According to data released by Nielsen on Tuesday, half of consumers who recently purchased a smartphone purchased an Android phone. This is twice the "recent acquirer" market share of Apple's iOS, which made up 25 percent. The next-closest competitor was RIM, whose Blackberry devices pulled a 15 percent share.
Android surges, RIM declines
This is a huge change from the last publicly available data from October of last year. At that time, iOS was king with a 28 percent share, followed by RIM with around 27 percent. At that time, Android had just under a 23 percent market share, according to Nielsen's data.
The results certainly could give validation to the analysts out there who forecasted dramatic growth for Google's mobile OS. Of course, some analysts have even gone as far as to say Windows Phone could make a run on Apple, a prediction that has been met with a good deal of skepticism from many tech pundits.

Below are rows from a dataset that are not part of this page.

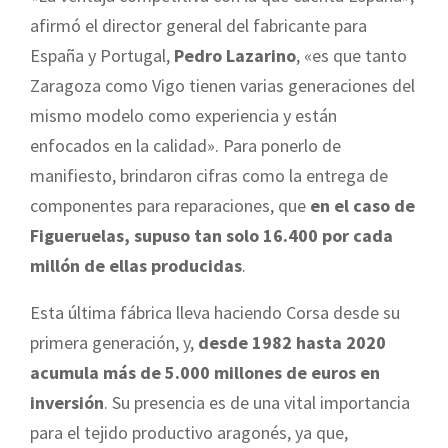
afirmó el director general del fabricante para
España y Portugal,
Pedro Lazarino
, «es que tanto
Zaragoza como Vigo tienen varias generaciones del
mismo modelo como experiencia y están
enfocados en la calidad». Para ponerlo de
manifiesto, brindaron cifras como la entrega de
componentes para reparaciones, que
en el caso de
Figueruelas, supuso tan solo 16.400 por cada
millón de ellas producidas
.
Esta última fábrica lleva haciendo Corsa desde su
primera generación, y,
desde 1982 hasta 2020
acumula más de 5.000 millones de euros en
inversión
. Su presencia es de una vital importancia
para el tejido productivo aragonés, ya que,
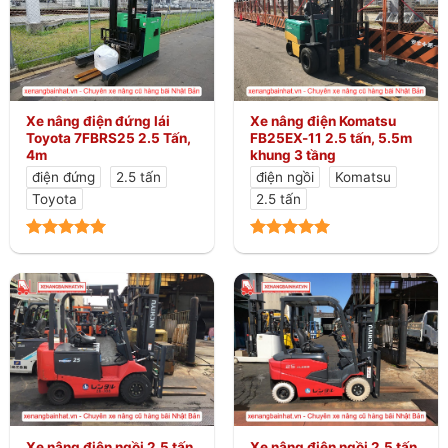
Xe nâng điện đứng lái
Xe nâng điện Komatsu
Toyota 7FBRS25 2.5 Tấn,
FB25EX-11 2.5 tấn, 5.5m
4m
khung 3 tầng
điện đứng
2.5 tấn
điện ngồi
Komatsu
Toyota
2.5 tấn
Xe nâng điện ngồi 2.5 tấn
Xe nâng điện ngồi 2.5 tấn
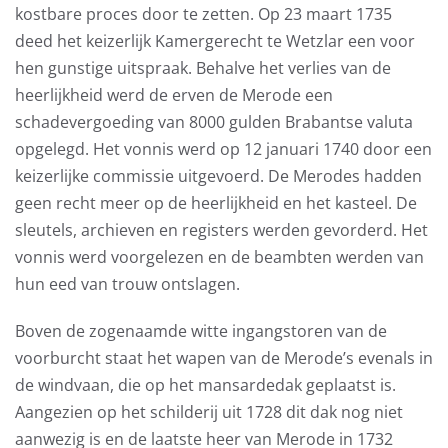
kostbare proces door te zetten. Op 23 maart 1735
deed het keizerlijk Kamergerecht te Wetzlar een voor
hen gunstige uitspraak. Behalve het verlies van de
heerlijkheid werd de erven de Merode een
schadevergoeding van 8000 gulden Brabantse valuta
opgelegd. Het vonnis werd op 12 januari 1740 door een
keizerlijke commissie uitgevoerd. De Merodes hadden
geen recht meer op de heerlijkheid en het kasteel. De
sleutels, archieven en registers werden gevorderd. Het
vonnis werd voorgelezen en de beambten werden van
hun eed van trouw ontslagen.
Boven de zogenaamde witte ingangstoren van de
voorburcht staat het wapen van de Merode’s evenals in
de windvaan, die op het mansardedak geplaatst is.
Aangezien op het schilderij uit 1728 dit dak nog niet
aanwezig is en de laatste heer van Merode in 1732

What we can take from Nielsen's latest study is this: Apple is pretty much treading water, appealing to its core base but struggling to expand beyond that. RIM has some serious issues, and it appears Android is its biggest one. And Android? Whatever it's doing, it shouldn't stop. The growth in market share is quite impressive.
Not all is bad for Apple and iOS
Apple fans shouldn't get too worked up about these results though: it still appears that the company does quite well when prospective smartphone buyers are asked which phone they want most. Thirty-one percent of consumers planning to get a smartphone in the next year plan on an Android device, versus 30 percent for the iPhone.
The numbers also don't really include the full effect of the iPhone on Verizon, which no doubt will at least give Apple a small bump in market share numbers. Another interesting fact? One in five prospective buyers isn't sure what to buy, meaning there is opportunity for Apple to gain additional traction.